商品を届けるのは個人事業主である「販売パートナー」です。販売パートナーが車両を購入し、スーパーと販売委託契約を結びます。週に2回決まったコースを巡回し、顧客の自宅などを訪問していきます。とくし丸は顧客開拓や売れ筋商品の情報提供などで販売パートナーをサポートします。買い物客、スーパー、販売パートナーの三方よしを実現する仕組みがそこにはあります。
目先の利益より志の実現を目指す
この6月、久しぶりに住友さんから便りが届きました。稼働台数1000台突破の知らせでした。およそ10年で、とくし丸は47都道府県に展開、4桁の販売パートナー一人ひとりが地域の暮らしを支えるまでになりました。

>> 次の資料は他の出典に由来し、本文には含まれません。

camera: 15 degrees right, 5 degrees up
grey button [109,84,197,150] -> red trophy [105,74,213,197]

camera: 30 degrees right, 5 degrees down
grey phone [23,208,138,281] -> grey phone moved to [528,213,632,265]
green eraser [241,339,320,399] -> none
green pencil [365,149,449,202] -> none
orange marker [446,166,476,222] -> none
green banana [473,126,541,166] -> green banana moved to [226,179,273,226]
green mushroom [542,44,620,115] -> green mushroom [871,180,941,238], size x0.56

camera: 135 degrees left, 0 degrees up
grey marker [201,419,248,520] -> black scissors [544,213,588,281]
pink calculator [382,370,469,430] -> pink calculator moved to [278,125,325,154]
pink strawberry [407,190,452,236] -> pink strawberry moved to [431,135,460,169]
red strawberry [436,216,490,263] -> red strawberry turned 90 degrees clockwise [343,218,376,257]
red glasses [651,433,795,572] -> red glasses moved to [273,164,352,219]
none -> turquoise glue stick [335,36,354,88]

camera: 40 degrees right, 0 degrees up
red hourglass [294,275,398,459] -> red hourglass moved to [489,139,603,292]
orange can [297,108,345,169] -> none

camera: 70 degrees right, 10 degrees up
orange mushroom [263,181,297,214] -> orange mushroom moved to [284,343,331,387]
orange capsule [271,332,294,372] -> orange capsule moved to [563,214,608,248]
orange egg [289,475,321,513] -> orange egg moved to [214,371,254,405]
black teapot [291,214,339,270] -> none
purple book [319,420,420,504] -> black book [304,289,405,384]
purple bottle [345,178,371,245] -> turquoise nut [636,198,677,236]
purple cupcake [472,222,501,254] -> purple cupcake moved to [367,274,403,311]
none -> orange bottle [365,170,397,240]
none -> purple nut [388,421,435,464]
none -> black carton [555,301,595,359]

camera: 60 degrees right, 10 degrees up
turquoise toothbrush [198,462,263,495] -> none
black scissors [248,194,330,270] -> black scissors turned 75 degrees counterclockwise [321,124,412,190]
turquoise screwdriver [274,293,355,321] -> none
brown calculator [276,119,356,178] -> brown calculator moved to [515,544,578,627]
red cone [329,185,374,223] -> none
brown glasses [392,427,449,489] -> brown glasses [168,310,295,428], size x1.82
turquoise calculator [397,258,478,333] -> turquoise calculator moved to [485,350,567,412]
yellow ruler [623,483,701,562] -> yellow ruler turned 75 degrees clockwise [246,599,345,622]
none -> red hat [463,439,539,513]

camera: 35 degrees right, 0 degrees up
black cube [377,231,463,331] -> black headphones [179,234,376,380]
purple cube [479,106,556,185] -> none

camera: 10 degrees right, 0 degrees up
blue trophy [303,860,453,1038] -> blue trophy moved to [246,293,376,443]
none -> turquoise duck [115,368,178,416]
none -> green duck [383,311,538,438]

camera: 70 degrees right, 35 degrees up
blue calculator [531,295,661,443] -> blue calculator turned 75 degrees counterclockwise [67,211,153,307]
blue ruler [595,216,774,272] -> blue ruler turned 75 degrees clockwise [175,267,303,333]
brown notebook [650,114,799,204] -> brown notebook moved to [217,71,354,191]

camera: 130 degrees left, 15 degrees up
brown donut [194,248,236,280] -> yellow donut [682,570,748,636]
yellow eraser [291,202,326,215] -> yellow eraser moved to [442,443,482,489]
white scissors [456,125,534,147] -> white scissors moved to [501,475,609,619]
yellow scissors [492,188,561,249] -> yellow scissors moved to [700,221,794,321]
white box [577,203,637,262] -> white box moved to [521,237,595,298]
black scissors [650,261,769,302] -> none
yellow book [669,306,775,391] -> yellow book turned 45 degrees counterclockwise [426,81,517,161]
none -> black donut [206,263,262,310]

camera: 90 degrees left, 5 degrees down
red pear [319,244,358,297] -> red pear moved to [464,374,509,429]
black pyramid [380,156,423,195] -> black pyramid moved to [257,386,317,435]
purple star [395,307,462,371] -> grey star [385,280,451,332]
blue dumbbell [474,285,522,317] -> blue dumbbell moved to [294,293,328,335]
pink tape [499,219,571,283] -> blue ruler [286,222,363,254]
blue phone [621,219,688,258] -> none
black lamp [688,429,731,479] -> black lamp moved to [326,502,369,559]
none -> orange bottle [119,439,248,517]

その中の一人、水口美穂さんは自著『ねてもさめてもとくし丸 移動スーパーここにあり』で、毎日触れ合うお客様を「財産」と記しています。
〈もし、私がとくし丸をしていなかったら、 普通に道ですれ違うだけだった人たち。ふれあうことも、会話することさえもなかった人たち。 そう思ったら、お客様はみんな、この仕事をしているからこその「おかげさま」。人生、人とどれだけ知り会えるか。人とどれだけ関わりが持てるか。(中略)出会いに、そしてつながりに、感謝感謝です。〉
この一文を読んだとき思い出したのが、初めての取材で住友さんが語っていた「目先の利益にとらわれず、地域が豊かになる仕組みをつくりたい」という言葉でした。水口さんのような思いを持つ商人が1000人を超えた今、地域は確実に豊かさを増しています。
しかし、「まだまだ足りない」と住友さんは言います。産みの親は、とくし丸のさらなる進化を見据えています。